Enter computational biologist Jian Peng, former Visiting Scientist at Whitehead Institute and postdoctoral researcher at MIT. "First, we had to figure out much better methods to find human counterparts of yeast genes, and then we had to arrange the humanized set of genes in a meaningful way," explained Peng, now Assistant Professor of Computer Sciences at University of Illinois, Urbana-Champaign. "The result was TransposeNet, a new suite of computational tools that uses machine learning algorithms to visualize patterns and interaction networks based on genes that are highly conserved from yeast to humans—and then makes predictions about the additional genes that are part of the alpha-synuclein toxicity response in humans."

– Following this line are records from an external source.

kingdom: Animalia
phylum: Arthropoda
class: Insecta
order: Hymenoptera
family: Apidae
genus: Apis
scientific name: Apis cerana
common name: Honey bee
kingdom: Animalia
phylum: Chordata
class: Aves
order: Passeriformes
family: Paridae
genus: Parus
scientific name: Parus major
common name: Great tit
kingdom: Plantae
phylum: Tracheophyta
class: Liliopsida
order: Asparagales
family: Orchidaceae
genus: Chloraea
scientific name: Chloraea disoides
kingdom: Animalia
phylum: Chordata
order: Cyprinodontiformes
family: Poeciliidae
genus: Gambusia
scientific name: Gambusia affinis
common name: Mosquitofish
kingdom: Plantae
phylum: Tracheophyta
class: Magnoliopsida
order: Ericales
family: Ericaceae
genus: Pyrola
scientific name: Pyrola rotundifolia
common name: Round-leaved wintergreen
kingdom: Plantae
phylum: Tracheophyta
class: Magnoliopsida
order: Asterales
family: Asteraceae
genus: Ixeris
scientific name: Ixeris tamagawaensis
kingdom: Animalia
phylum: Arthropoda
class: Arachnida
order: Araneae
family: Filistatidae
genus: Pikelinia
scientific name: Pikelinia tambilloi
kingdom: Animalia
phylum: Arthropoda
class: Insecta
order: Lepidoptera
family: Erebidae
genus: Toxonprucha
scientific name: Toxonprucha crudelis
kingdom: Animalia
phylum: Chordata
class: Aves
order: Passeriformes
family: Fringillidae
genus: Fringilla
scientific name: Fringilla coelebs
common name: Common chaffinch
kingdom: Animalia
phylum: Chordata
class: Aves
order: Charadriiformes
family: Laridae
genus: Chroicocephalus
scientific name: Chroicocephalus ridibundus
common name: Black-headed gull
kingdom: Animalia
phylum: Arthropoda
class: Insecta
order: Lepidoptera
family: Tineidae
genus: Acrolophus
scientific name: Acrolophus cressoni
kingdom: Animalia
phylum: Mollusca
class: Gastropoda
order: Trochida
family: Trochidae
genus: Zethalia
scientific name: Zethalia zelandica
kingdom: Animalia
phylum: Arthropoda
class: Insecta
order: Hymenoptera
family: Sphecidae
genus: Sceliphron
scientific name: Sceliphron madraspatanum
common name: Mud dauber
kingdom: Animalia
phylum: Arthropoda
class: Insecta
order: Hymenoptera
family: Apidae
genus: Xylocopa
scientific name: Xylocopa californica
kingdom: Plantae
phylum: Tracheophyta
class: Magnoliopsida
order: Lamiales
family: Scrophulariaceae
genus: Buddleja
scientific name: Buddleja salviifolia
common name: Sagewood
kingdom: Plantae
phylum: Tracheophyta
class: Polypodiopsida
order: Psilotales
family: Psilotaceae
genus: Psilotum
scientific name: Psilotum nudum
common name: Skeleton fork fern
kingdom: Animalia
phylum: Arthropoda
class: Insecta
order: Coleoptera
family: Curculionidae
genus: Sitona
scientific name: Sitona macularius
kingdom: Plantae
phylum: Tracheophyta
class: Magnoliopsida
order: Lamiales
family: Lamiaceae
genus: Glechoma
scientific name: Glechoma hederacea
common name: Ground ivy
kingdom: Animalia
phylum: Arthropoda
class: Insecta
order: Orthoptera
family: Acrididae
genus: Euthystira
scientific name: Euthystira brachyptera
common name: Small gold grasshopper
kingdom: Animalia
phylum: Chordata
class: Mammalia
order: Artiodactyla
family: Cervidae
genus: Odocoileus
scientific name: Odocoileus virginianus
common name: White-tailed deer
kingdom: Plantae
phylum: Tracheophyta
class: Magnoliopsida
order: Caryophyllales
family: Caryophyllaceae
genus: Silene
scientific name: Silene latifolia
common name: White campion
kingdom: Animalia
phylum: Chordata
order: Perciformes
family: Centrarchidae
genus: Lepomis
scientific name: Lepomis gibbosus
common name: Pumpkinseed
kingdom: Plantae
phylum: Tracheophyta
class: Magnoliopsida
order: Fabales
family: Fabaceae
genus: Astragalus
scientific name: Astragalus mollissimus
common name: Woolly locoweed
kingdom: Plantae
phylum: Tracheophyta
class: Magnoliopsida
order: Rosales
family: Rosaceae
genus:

This analysis produced networks that mapped out how alpha-synuclein is related to other Parkinson's genes through well-defined molecular pathways. "We now have a system to look at how seemingly unrelated genes come together to cause Parkinson's and how they are related to the protein that misfolds in this disease," said Khurana. To confirm their work, the researchers generated neurons from Parkinson's patients with different genetic forms of the disease. They showed that the molecular maps generated from their analyses allowed them to identify abnormalities shared among these distinct forms of Parkinson's. Prior to this, there was no obvious molecular connection between the genes implicated in these varieties of PD. "We believe these methods could pave the way for developing patient-specific treatments in the future," Khurana observed.